Pero el problema con la posición extrema presentada en el libro de Haidt y en los titulares recientes (que el uso de la tecnología digital está causando directamente una crisis de salud mental a gran escala en los adolescentes) es que puede atizar el pánico y dejarnos sin las herramientas que realmente necesitamos. navegar por estos temas complejos. Dos cosas pueden ser ciertas: primero, que los espacios en línea donde los jóvenes pasan tanto tiempo requieren una reforma masiva, y segundo, que las redes sociales no están reconfigurando los cerebros de nuestros hijos ni están causando una epidemia de enfermedades mentales. Centrarse únicamente en las redes sociales puede significar que no se aborden las causas reales del trastorno mental y la angustia entre nuestros niños.
Riesgo fuera de línea—a nivel comunitario, familiar y infantil—sigue siendo el mejor predictor de si los niños están expuestos a contenidos y experiencias negativos en línea. Los niños que crecen en familias con menos recursos fuera de línea también menos probabilidades de recibir apoyo activo por adultos a medida que aprenden a navegar en el mundo en línea. Si reaccionamos a estos problemas basándonos únicamente en el miedo, en lugar de considerar lo que los adolescentes realmente necesitan, es posible que sólo ampliemos esta brecha de oportunidades.
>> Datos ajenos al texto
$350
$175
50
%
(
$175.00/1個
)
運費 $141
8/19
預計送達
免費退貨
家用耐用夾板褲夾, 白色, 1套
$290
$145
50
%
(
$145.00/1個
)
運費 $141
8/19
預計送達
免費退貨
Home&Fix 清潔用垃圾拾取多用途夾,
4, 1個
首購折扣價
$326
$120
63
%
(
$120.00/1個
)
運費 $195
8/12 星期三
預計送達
No debemos enviar el mensaje a las familias (y a los adolescentes) de que el uso de las redes sociales, que es común entre los adolescentes y útil en muchos casos, es inherentemente dañino, vergonzoso y perjudicial. Que no es. Lo que mis compañeros investigadores y yo vemos cuando nos conectamos con adolescentes es que los jóvenes se conectan a Internet para hacer cosas habituales de los adolescentes. Se conectan con compañeros de su vida fuera de línea, consumen música y medios y juegan con amigos. Pasar tiempo en YouTube sigue siendo la más frecuente Actividad en línea para adolescentes estadounidenses. Los adolescentes también van en línea para buscar información sobre salud, y esto es especialmente cierto si también informan que ellos mismos experimentan angustia psicológica o encuentran barreras para encontrar ayuda fuera de línea. Muchos adolescentes informe encontrar espacios de refugio en línea, especialmente cuando tienen identidades marginadas o carecen de apoyo en su familia y escuela. Los adolescentes también informe desean, pero a menudo no pueden acceder, servicios y apoyos de salud mental en línea.
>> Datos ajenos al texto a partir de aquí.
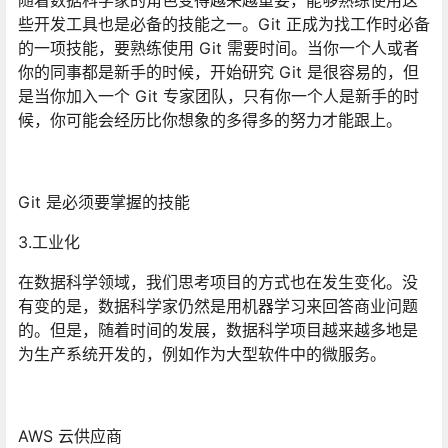
随着数据科学家的角色变得越来越重要，能够熟练使用这
些开发工具也是必备的技能之一。Git 正成为找工作时必备
的一项技能，要熟练使用 Git 需要时间。当你一个人或者
你的同事都是新手的时候，开始研究 Git 是很容易的，但
是当你加入一个 Git 专家团队，只有你一个人是新手的时
候，你可能会经历比你想象的多得多的努力才能跟上。
Git 是必须要掌握的技能
3.工业化
在数据科学领域，我们思考项目的方式也在发生变化。没
有变的是，数据科学家仍然是用机器学习来回答商业问题
的。但是，随着时间的发展，数据科学项目越来越多地是
为生产系统开发的，例如作为大型软件中的微服务。
AWS 云供应商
Con el tiempo, todos los adolescentes necesitarán saber cómo navegar de forma segura en espacios en línea, por lo que cerrar o restringir el acceso a los teléfonos inteligentes y a las redes sociales es una buena idea. poco probable que funcione a largo plazo. En muchos casos, hacerlo podría resultar contraproducente: los adolescentes encontrarán formas creativas de acceder a estos o incluso a más espacios no regulados, y no deberíamos darles adicional razones para sentirse alienados de los adultos en sus vidas.